Take care; Since he helped me in sports, I am guiding him a little with personal care. Nowadays it is something supernatural, before it was a little more taboo, but today all men take care of themselves, they like to look good and I think it is also something that goes with everyday security. Feeling good about yourself is part of personal and professional success. There is an equality in that sense that makes us feel good.
Is your husband as hot at home as he is in the field?
I am more like that (laughs). We both rule equally, eh? but at home he is much calmer, in the field he leaves all his energy and then at home he is very thoughtful, very calm. I always say it: he is not what you see there, but super balanced, a very easy person to live with; Everyone who knows him can say it. He’s a good guy and when people are good, coexistence is easy.
Today you open this clinic but you have been a model and art gallery owner. What are you currently doing?
I have a renovation and student housing company, a very large project that keeps me very busy and in addition, three buildings under construction plus the other development that we are starting. In parallel, there are always things coming out with fashion, presentations that amuse me a lot because having me as a reference is nice, a source of pride.
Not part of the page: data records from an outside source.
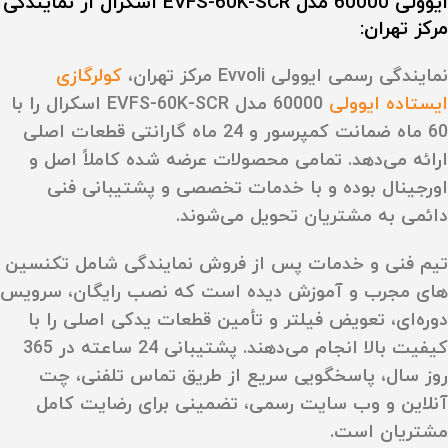
ایوولی 60000 مدل EVFS-60K-SCR اسکرال از نمایندگی
مرکز تهران:
نمایندگی رسمی ایوولی Evvoli مرکز تهران،
کولرگازی
ایستاده ایوولی
60000 مدل EVFS-60K-SCR اسکرال را با
60 ماه ضمانت کمپرسور و 24 ماه گارانتی قطعات اصلی
ارائه می‌دهد. تمامی محصولات عرضه شده کاملاً اصل و
اورجینال بوده و با خدمات تخصصی و پشتیبانی فنی
دائمی به مشتریان تحویل می‌شوند.
تیم فنی و خدمات پس از فروش نمایندگی شامل تکنسین‌
های مجرب و آموزش‌ دیده است که نصب رایگان، سرویس
دوره‌ای، تعویض فیلتر و تأمین قطعات یدکی اصلی را با
کیفیت بالا انجام می‌دهند. پشتیبانی 24 ساعته در 365
روز سال، پاسخگویی سریع از طریق تماس تلفنی، چت
آنلاین و وب‌ سایت رسمی، تضمینی برای رضایت کامل
مشتریان است.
Thus, in my daily life I go to visit apartments and works as well as to inaugurations and presentations. The game is in versatility and overcoming yourself through new challenges. I’m 37 years old, I have a lot of ideas and projects, I’m on the boil all the time and I love being able to develop them. I am at a point in my life where I feel safe, I have a team I trust, which for me is key too.
Do you feel considered a woman of, do you ever say the woman of?
It’s nice to be the woman because I feel it with love. But it is also true that we always need to give people a title: you go to a place and they say if you are the wife of or went out with such and such… Well, but the thing is that I have evolved, changed, improved, I have prepared myself and then When you read that you are only the ex or the ‘current’ you are reducing me, you are limiting me to being just that. And I think I am a lot of other things: mother, wife, businesswoman… But I don’t need a word to define me because I am Carla. This is what we must instill in the new generations, not giving a title to a person because in the end you limit them. Today we no longer need to pigeonhole a woman or a person under a title of she is such, or she is the woman of, or she is such. When I see something like that, I think “I am a lot of other things” and I don’t have to go out and tell or explain them. It is the evolution of the person, you start doing one thing and in your life there come moments where you decide to change and you do not need to give a title to such a thing. You have to get out of the stereotype because that does not define you, you are who you are, there is no title for a person.